The Subject Leader’s guide to managing the holidays
With the academic year coming to an end, teachers everywhere know that the experiences each child will have during the summer will vary massively. For some children, this will include a lack of access to food, opportunities and a safe environment with schools trying to fill the gaps. Other differences aren’t, by definition, a negative and the reasons for them are varied. Just a few examples might be the interests of the child, the availability of parents due to work commitments and access to the finance required for a holiday or other paid opportunities. However, it is no doubt fair to say that some children will return to school having had a richer, more positive and varied experience than others. When this trend is multiplied across the school holidays year on year, the impact can be significant.
While, understandably, the focus has been on how this might exacerbate inequalities in children and young people’s wellbeing, social/emotional development, and academic achievement, there is also significant evidence that it also impacts on children’s activity levels. Unlike earlier generations, children are now, on average, less active outside of school and are therefore likely to be less active during school holidays than in school, where they have timetabled opportunities and other more informal opportunities to be active. This raises the question as to what more schools can do to help children and families stay active during the holidays and to access activities that will both support their physical development and help create a positive relationship with physical activity.
We believe that transforming the culture around Physical Education requires greater school-home connection as highlighted in the School Sport and Activity Action Plan*:
Schools, parents and sport sector must work together to ensure that children and young people have access to at least 60 minutes of physical activity every day.
…the role of parents is crucial in encouraging and supporting children to develop healthy habits that will benefit them throughout their lives.
Now, ahead of the summer holiday, is the ideal time for PE Subject Leaders to start planning. Creating a change in behaviour by working in partnership with parents/carers, in the same way schools do with numeracy and literacy, will pay dividends in terms of children’s enjoyment, progress, activity levels, and all the benefits this brings. So, what can Subject Leaders do to help drive this change in behaviour?
The first is to educate and communicate with children and families as to why this is so important and what constitutes appropriate daily physical activity for children.
Phsically literate children do twice as much activity as others, and children who have all five elements of physical literacy also report higher levels of happiness, social trust and resilience. School Sport and Activity Action Plan*.

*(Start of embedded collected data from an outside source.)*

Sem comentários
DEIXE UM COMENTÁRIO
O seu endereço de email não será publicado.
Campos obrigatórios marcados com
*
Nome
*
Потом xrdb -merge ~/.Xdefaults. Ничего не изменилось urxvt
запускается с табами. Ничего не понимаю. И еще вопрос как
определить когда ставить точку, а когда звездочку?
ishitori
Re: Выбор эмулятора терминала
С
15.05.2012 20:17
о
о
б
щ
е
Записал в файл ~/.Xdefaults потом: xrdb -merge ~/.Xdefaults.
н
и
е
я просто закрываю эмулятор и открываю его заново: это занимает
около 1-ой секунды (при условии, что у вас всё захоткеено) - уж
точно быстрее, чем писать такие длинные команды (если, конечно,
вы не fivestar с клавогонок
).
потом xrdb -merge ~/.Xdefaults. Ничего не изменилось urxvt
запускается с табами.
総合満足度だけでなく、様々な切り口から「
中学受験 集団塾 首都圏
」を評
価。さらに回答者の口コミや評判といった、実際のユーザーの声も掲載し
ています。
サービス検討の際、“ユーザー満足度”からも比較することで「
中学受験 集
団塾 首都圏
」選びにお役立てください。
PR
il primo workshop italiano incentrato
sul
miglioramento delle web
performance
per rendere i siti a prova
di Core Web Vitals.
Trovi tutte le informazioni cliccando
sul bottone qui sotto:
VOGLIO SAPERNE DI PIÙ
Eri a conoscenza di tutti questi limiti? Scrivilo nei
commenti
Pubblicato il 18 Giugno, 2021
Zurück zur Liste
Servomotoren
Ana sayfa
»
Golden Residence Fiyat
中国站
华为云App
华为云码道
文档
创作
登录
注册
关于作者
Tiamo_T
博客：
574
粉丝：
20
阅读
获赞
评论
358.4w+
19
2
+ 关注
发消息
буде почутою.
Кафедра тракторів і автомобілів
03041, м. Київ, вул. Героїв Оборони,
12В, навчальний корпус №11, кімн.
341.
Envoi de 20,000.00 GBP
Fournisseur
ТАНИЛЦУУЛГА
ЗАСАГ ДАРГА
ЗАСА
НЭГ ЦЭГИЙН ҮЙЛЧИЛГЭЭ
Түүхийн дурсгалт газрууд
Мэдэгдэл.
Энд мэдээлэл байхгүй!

Research 12 has found that the majority of UK adults (including teachers) are unaware of the amount of physical activity that children and young people should be doing every day. It was also found that parents often over-estimate the amount of exercise their children are doing at school, and therefore under-estimate the amount of activity that they should be doing out of school hours. This is a fundamental issue that must be addressed.
Many adults see children’s activity out of school as being purely community sport run by coaches or activators and will often form a perception that their child is either ‘sporty’ or ‘non-sporty’, with this perception impacting on the child’s self-perception and confidence. This perception needs to be challenged alongside reinforcing the message that physical activity is essential for EVERY child and that developing a child’s positive attitudes and physical literacy are essential to their future health and wellbeing.
In terms of what types of activity children can do, many parents have expressed a lack of confidence in what activity with their children should look like. As a result, we often see inappropriate, adult type activities super-imposed on children. We need to work with parents/carers to show them that activity can be broad, varied and simple to access. Encouraging families to use parks and outdoor spaces, to walk/scoot/cycle together and support children to play and explore are all essential. But, together with these activities, simple, fun, age/stage appropriate challenges, games and activities will also help children develop their physical skills. They should include activities that can be played with guidance indoors in a small space, that require minimal equipment and that are easy to set up. They can be activities that children can play individually or with other family members in short bursts; they should be inclusive and accessible but include progression/challenge to keep children engaged and to enable them to celebrate their progress.
If, as Subject Leaders, we are to embrace Physical Education in its broadest sense and truly aim to transform the culture of physical activity, then working in partnership with families to ensure that EVERY child has access to fun, meaningful and appropriate activity during the school holidays is an essential part of the jigsaw.